REQUIREMENTS: Copy out these rows again, putting "site" wherever "locality" appears and changing nothing else.

SOURCE MATERIAL:
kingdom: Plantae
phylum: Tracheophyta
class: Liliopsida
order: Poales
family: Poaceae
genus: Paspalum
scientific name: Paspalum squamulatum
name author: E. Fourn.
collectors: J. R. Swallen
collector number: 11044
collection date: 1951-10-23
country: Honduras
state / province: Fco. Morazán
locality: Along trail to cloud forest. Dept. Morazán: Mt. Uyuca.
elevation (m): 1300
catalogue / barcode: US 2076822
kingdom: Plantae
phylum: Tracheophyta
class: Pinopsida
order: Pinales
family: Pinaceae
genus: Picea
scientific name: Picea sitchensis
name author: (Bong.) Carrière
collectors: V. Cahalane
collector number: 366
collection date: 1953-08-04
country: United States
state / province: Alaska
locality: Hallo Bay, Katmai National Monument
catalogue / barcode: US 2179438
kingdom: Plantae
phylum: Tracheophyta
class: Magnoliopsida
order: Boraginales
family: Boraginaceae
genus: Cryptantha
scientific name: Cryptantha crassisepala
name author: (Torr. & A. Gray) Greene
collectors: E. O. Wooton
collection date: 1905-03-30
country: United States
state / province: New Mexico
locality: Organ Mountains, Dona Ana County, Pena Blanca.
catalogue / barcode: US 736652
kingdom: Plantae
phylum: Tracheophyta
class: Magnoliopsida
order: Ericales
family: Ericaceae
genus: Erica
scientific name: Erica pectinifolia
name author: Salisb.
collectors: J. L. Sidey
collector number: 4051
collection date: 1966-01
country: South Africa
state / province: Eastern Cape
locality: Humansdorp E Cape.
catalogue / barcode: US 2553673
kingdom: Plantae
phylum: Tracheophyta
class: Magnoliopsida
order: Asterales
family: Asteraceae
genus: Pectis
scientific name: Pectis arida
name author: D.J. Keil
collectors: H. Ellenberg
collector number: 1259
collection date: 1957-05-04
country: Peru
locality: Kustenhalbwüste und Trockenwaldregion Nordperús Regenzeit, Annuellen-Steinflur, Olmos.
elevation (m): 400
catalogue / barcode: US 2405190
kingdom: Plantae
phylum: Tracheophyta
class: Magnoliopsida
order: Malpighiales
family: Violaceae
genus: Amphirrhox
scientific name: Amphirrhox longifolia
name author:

SOLUTION TO THIS PROBLEM:
kingdom: Plantae
phylum: Tracheophyta
class: Liliopsida
order: Poales
family: Poaceae
genus: Paspalum
scientific name: Paspalum squamulatum
name author: E. Fourn.
collectors: J. R. Swallen
collector number: 11044
collection date: 1951-10-23
country: Honduras
state / province: Fco. Morazán
site: Along trail to cloud forest. Dept. Morazán: Mt. Uyuca.
elevation (m): 1300
catalogue / barcode: US 2076822
kingdom: Plantae
phylum: Tracheophyta
class: Pinopsida
order: Pinales
family: Pinaceae
genus: Picea
scientific name: Picea sitchensis
name author: (Bong.) Carrière
collectors: V. Cahalane
collector number: 366
collection date: 1953-08-04
country: United States
state / province: Alaska
site: Hallo Bay, Katmai National Monument
catalogue / barcode: US 2179438
kingdom: Plantae
phylum: Tracheophyta
class: Magnoliopsida
order: Boraginales
family: Boraginaceae
genus: Cryptantha
scientific name: Cryptantha crassisepala
name author: (Torr. & A. Gray) Greene
collectors: E. O. Wooton
collection date: 1905-03-30
country: United States
state / province: New Mexico
site: Organ Mountains, Dona Ana County, Pena Blanca.
catalogue / barcode: US 736652
kingdom: Plantae
phylum: Tracheophyta
class: Magnoliopsida
order: Ericales
family: Ericaceae
genus: Erica
scientific name: Erica pectinifolia
name author: Salisb.
collectors: J. L. Sidey
collector number: 4051
collection date: 1966-01
country: South Africa
state / province: Eastern Cape
site: Humansdorp E Cape.
catalogue / barcode: US 2553673
kingdom: Plantae
phylum: Tracheophyta
class: Magnoliopsida
order: Asterales
family: Asteraceae
genus: Pectis
scientific name: Pectis arida
name author: D.J. Keil
collectors: H. Ellenberg
collector number: 1259
collection date: 1957-05-04
country: Peru
site: Kustenhalbwüste und Trockenwaldregion Nordperús Regenzeit, Annuellen-Steinflur, Olmos.
elevation (m): 400
catalogue / barcode: US 2405190
kingdom: Plantae
phylum: Tracheophyta
class: Magnoliopsida
order: Malpighiales
family: Violaceae
genus: Amphirrhox
scientific name: Amphirrhox longifolia
name author:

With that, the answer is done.